The park was given to NYC in 1912 - actually dedicated in September of that year. So it existed during the 1918 flu epidemic when it must have also served as a place of quiet recreation.

Happy Thanksgiving!


Thursday, July 23, 2020

NYC Parks took their "Wednesday Walk" in Isham Park last week!

Last Wednesday, July 15, 2020, NYC Parks made their weekly Wednesday Walk Facebook Live Video in Isham Park! Walter Markham, the NYC Parks Gardener for Isham, is interviewed by video producer Adrian Sas about the great gardens he has designed for the park over the past five years:

https://www.facebook.com/nycparks/videos/303919740656133/

While the video is very spontaneous, it is also very effective communicating the beautiful design of the park which was created in the late 1930s by landscape architects Gilmore Clarke and Michael Rapuano under then NYC Parks Commissioner, Robert Moses.
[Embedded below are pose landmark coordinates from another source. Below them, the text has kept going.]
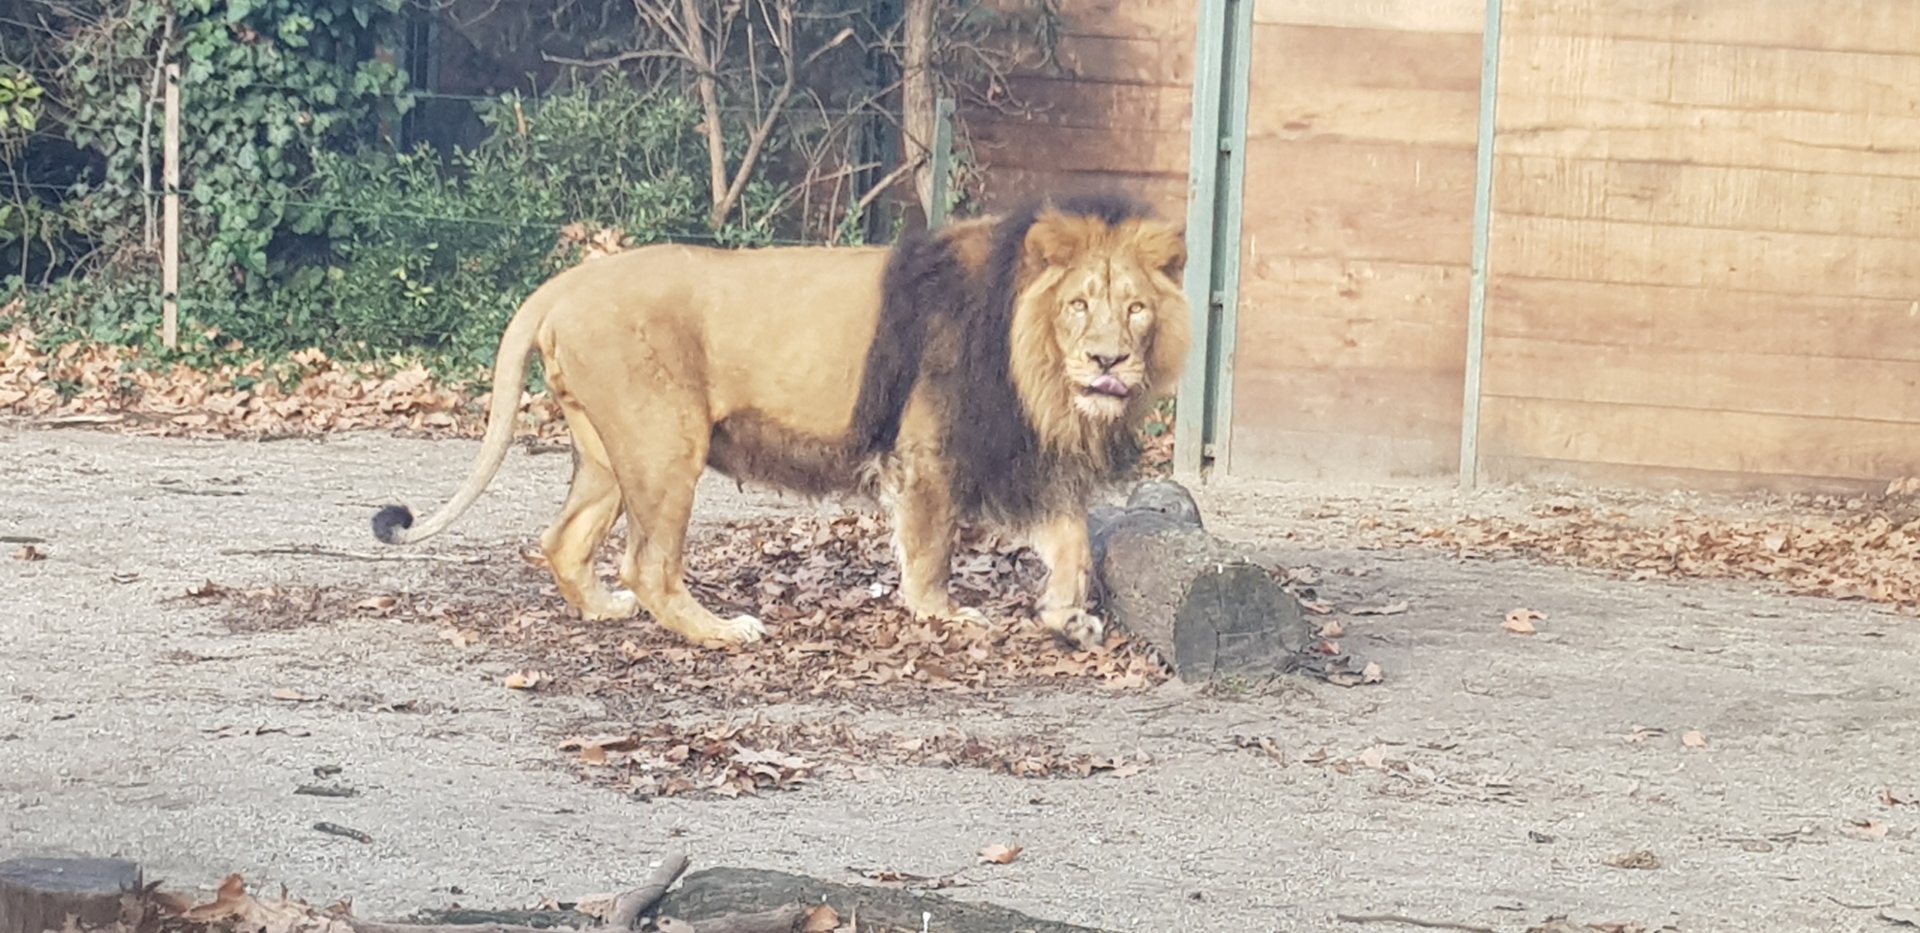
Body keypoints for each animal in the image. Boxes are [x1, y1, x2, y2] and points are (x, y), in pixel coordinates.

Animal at [371, 192, 1190, 651]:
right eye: (1079, 304)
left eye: (1136, 309)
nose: (1110, 361)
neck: (1036, 368)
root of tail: (566, 281)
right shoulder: (929, 453)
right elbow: (931, 551)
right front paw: (946, 617)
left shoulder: (1016, 457)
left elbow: (1072, 539)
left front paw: (1069, 619)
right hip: (666, 443)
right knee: (648, 563)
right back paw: (720, 632)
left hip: (608, 452)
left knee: (564, 541)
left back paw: (604, 610)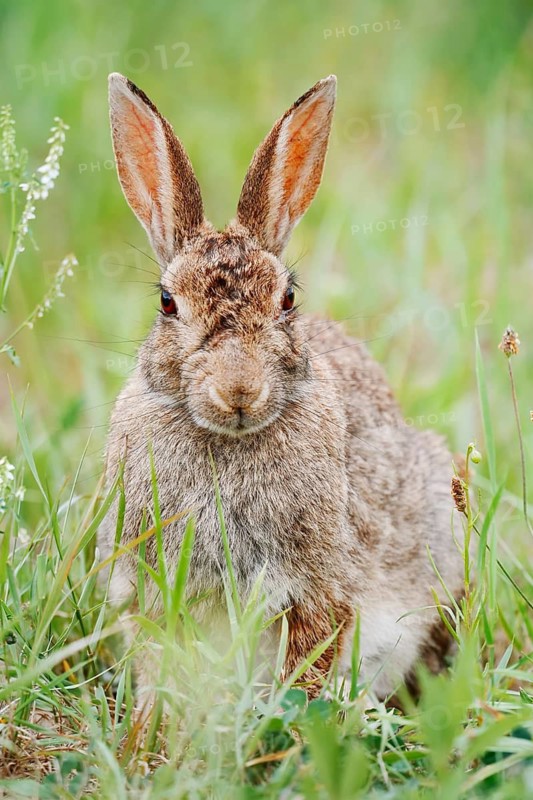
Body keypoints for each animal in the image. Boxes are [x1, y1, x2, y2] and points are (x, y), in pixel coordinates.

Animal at [98, 71, 466, 701]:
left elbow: (310, 659)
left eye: (288, 298)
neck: (229, 442)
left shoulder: (321, 586)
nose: (239, 390)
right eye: (167, 303)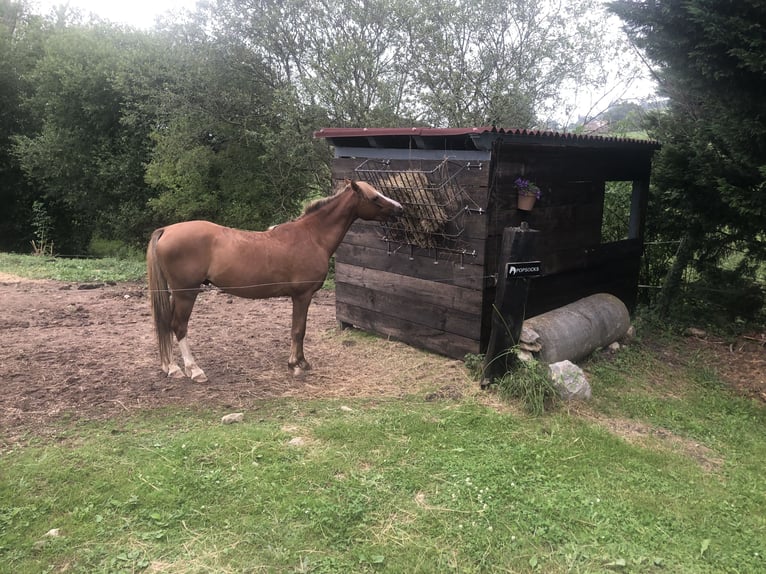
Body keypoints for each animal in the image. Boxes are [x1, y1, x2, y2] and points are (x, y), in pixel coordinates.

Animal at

Isham Park is graced by beautiful WPA stonework, in the form of simple walls and steps that frame and enhance the gardens discussed, which are also juxtaposed to open areas of lawn with stately, mature trees. 

The triangle described by Walter is a signature feature of the paths of both Isham and its younger and much larger neighbor, Inwood Hill Park. Both parks were designed simultaneously and share triangular intersections as a feature. It is fun to locate the many triangulations during a walk on Inwood Hill. Some paths in the lower portion of Inwood Hill Park also end in semicircular openings that frame views, especially to the north and west of the Hudson River and the New Jersey Palisades.

In Isham Park, there are two circular terraces: one on the park's eastern slope above Broadway serves as a memorial to the Isham family and another at the top of the park that must have been intended to provide views in all directions, a major feature of the park when it was given in 1911.

Isham Park's design shines in this spontaneous interview!
Thank you Adrian Sas!
Congratulations to NYC Parks and to Parks Gardener Walter Markham.